start Records shown

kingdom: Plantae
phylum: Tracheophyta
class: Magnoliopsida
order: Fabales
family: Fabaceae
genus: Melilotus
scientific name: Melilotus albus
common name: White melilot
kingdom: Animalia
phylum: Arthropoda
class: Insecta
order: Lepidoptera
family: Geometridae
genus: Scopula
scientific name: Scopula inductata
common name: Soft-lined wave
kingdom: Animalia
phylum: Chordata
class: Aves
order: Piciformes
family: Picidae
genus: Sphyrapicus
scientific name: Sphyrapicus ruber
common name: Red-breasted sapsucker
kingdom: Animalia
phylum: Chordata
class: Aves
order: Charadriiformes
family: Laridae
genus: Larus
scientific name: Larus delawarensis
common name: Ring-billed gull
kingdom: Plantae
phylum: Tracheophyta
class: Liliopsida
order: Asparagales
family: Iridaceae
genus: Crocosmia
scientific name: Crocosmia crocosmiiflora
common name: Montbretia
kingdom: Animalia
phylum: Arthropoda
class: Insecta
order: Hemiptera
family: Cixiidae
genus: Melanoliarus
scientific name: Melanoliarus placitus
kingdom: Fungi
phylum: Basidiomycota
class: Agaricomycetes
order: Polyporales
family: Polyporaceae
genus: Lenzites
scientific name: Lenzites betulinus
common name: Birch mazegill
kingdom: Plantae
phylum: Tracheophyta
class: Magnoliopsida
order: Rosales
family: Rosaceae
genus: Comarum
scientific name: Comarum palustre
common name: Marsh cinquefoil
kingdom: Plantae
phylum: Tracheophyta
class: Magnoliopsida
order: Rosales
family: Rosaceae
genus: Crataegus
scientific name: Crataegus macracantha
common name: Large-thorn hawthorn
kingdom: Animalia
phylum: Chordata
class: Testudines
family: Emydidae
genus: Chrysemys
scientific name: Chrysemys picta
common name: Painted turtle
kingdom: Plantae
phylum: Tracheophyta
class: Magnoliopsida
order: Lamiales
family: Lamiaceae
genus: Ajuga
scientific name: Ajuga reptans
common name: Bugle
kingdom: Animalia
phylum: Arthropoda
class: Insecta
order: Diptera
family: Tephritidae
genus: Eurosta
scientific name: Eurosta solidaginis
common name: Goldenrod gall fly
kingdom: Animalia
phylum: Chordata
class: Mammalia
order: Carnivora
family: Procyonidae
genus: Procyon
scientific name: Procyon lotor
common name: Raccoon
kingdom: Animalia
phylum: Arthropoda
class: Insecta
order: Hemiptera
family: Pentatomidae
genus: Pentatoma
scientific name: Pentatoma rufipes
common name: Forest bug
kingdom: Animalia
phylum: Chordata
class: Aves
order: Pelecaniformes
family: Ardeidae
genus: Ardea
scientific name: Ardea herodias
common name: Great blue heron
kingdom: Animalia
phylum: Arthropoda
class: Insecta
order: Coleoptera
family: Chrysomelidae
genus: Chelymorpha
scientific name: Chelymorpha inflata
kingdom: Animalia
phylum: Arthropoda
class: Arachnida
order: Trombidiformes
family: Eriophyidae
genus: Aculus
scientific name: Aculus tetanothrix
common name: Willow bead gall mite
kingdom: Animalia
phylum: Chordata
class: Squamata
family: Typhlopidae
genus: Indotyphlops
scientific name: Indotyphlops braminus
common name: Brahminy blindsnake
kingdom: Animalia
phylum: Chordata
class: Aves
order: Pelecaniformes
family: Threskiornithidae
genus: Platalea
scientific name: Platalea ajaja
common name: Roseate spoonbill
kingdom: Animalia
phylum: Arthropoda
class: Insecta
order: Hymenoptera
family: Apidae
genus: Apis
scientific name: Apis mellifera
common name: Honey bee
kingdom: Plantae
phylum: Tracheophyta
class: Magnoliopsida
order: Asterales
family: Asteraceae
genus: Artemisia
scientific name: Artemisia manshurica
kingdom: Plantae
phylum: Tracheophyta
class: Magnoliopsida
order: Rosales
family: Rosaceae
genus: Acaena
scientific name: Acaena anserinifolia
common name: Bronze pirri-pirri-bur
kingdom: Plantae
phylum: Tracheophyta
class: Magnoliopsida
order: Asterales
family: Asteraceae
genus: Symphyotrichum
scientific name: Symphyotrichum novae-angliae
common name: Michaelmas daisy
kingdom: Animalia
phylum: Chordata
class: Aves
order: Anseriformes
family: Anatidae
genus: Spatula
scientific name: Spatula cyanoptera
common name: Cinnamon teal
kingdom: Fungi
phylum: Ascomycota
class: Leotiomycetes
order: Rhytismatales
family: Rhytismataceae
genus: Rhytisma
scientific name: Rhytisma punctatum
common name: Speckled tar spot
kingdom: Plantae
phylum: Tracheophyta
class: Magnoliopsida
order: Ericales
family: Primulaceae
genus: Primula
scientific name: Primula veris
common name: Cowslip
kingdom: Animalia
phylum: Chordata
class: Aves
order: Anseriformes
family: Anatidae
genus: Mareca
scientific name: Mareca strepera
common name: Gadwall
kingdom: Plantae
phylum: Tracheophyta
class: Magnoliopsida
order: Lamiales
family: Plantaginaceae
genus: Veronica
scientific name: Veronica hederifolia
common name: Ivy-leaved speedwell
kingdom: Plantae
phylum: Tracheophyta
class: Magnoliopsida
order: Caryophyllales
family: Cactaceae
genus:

end Records shown

Work required:
Arrange every line from all of the entries above into a single numbered list, omitting any blank lines.

Response:
1. kingdom: Plantae
2. phylum: Tracheophyta
3. class: Magnoliopsida
4. order: Fabales
5. family: Fabaceae
6. genus: Melilotus
7. scientific name: Melilotus albus
8. common name: White melilot
9. kingdom: Animalia
10. phylum: Arthropoda
11. class: Insecta
12. order: Lepidoptera
13. family: Geometridae
14. genus: Scopula
15. scientific name: Scopula inductata
16. common name: Soft-lined wave
17. kingdom: Animalia
18. phylum: Chordata
19. class: Aves
20. order: Piciformes
21. family: Picidae
22. genus: Sphyrapicus
23. scientific name: Sphyrapicus ruber
24. common name: Red-breasted sapsucker
25. kingdom: Animalia
26. phylum: Chordata
27. class: Aves
28. order: Charadriiformes
29. family: Laridae
30. genus: Larus
31. scientific name: Larus delawarensis
32. common name: Ring-billed gull
33. kingdom: Plantae
34. phylum: Tracheophyta
35. class: Liliopsida
36. order: Asparagales
37. family: Iridaceae
38. genus: Crocosmia
39. scientific name: Crocosmia crocosmiiflora
40. common name: Montbretia
41. kingdom: Animalia
42. phylum: Arthropoda
43. class: Insecta
44. order: Hemiptera
45. family: Cixiidae
46. genus: Melanoliarus
47. scientific name: Melanoliarus placitus
48. kingdom: Fungi
49. phylum: Basidiomycota
50. class: Agaricomycetes
51. order: Polyporales
52. family: Polyporaceae
53. genus: Lenzites
54. scientific name: Lenzites betulinus
55. common name: Birch mazegill
56. kingdom: Plantae
57. phylum: Tracheophyta
58. class: Magnoliopsida
59. order: Rosales
60. family: Rosaceae
61. genus: Comarum
62. scientific name: Comarum palustre
63. common name: Marsh cinquefoil
64. kingdom: Plantae
65. phylum: Tracheophyta
66. class: Magnoliopsida
67. order: Rosales
68. family: Rosaceae
69. genus: Crataegus
70. scientific name: Crataegus macracantha
71. common name: Large-thorn hawthorn
72. kingdom: Animalia
73. phylum: Chordata
74. class: Testudines
75. family: Emydidae
76. genus: Chrysemys
77. scientific name: Chrysemys picta
78. common name: Painted turtle
79. kingdom: Plantae
80. phylum: Tracheophyta
81. class: Magnoliopsida
82. order: Lamiales
83. family: Lamiaceae
84. genus: Ajuga
85. scientific name: Ajuga reptans
86. common name: Bugle
87. kingdom: Animalia
88. phylum: Arthropoda
89. class: Insecta
90. order: Diptera
91. family: Tephritidae
92. genus: Eurosta
93. scientific name: Eurosta solidaginis
94. common name: Goldenrod gall fly
95. kingdom: Animalia
96. phylum: Chordata
97. class: Mammalia
98. order: Carnivora
99. family: Procyonidae
100. genus: Procyon
101. scientific name: Procyon lotor
102. common name: Raccoon
103. kingdom: Animalia
104. phylum: Arthropoda
105. class: Insecta
106. order: Hemiptera
107. family: Pentatomidae
108. genus: Pentatoma
109. scientific name: Pentatoma rufipes
110. common name: Forest bug
111. kingdom: Animalia
112. phylum: Chordata
113. class: Aves
114. order: Pelecaniformes
115. family: Ardeidae
116. genus: Ardea
117. scientific name: Ardea herodias
118. common name: Great blue heron
119. kingdom: Animalia
120. phylum: Arthropoda
121. class: Insecta
122. order: Coleoptera
123. family: Chrysomelidae
124. genus: Chelymorpha
125. scientific name: Chelymorpha inflata
126. kingdom: Animalia
127. phylum: Arthropoda
128. class: Arachnida
129. order: Trombidiformes
130. family: Eriophyidae
131. genus: Aculus
132. scientific name: Aculus tetanothrix
133. common name: Willow bead gall mite
134. kingdom: Animalia
135. phylum: Chordata
136. class: Squamata
137. family: Typhlopidae
138. genus: Indotyphlops
139. scientific name: Indotyphlops braminus
140. common name: Brahminy blindsnake
141. kingdom: Animalia
142. phylum: Chordata
143. class: Aves
144. order: Pelecaniformes
145. family: Threskiornithidae
146. genus: Platalea
147. scientific name: Platalea ajaja
148. common name: Roseate spoonbill
149. kingdom: Animalia
150. phylum: Arthropoda
151. class: Insecta
152. order: Hymenoptera
153. family: Apidae
154. genus: Apis
155. scientific name: Apis mellifera
156. common name: Honey bee
157. kingdom: Plantae
158. phylum: Tracheophyta
159. class: Magnoliopsida
160. order: Asterales
161. family: Asteraceae
162. genus: Artemisia
163. scientific name: Artemisia manshurica
164. kingdom: Plantae
165. phylum: Tracheophyta
166. class: Magnoliopsida
167. order: Rosales
168. family: Rosaceae
169. genus: Acaena
170. scientific name: Acaena anserinifolia
171. common name: Bronze pirri-pirri-bur
172. kingdom: Plantae
173. phylum: Tracheophyta
174. class: Magnoliopsida
175. order: Asterales
176. family: Asteraceae
177. genus: Symphyotrichum
178. scientific name: Symphyotrichum novae-angliae
179. common name: Michaelmas daisy
180. kingdom: Animalia
181. phylum: Chordata
182. class: Aves
183. order: Anseriformes
184. family: Anatidae
185. genus: Spatula
186. scientific name: Spatula cyanoptera
187. common name: Cinnamon teal
188. kingdom: Fungi
189. phylum: Ascomycota
190. class: Leotiomycetes
191. order: Rhytismatales
192. family: Rhytismataceae
193. genus: Rhytisma
194. scientific name: Rhytisma punctatum
195. common name: Speckled tar spot
196. kingdom: Plantae
197. phylum: Tracheophyta
198. class: Magnoliopsida
199. order: Ericales
200. family: Primulaceae
201. genus: Primula
202. scientific name: Primula veris
203. common name: Cowslip
204. kingdom: Animalia
205. phylum: Chordata
206. class: Aves
207. order: Anseriformes
208. family: Anatidae
209. genus: Mareca
210. scientific name: Mareca strepera
211. common name: Gadwall
212. kingdom: Plantae
213. phylum: Tracheophyta
214. class: Magnoliopsida
215. order: Lamiales
216. family: Plantaginaceae
217. genus: Veronica
218. scientific name: Veronica hederifolia
219. common name: Ivy-leaved speedwell
220. kingdom: Plantae
221. phylum: Tracheophyta
222. class: Magnoliopsida
223. order: Caryophyllales
224. family: Cactaceae
225. genus:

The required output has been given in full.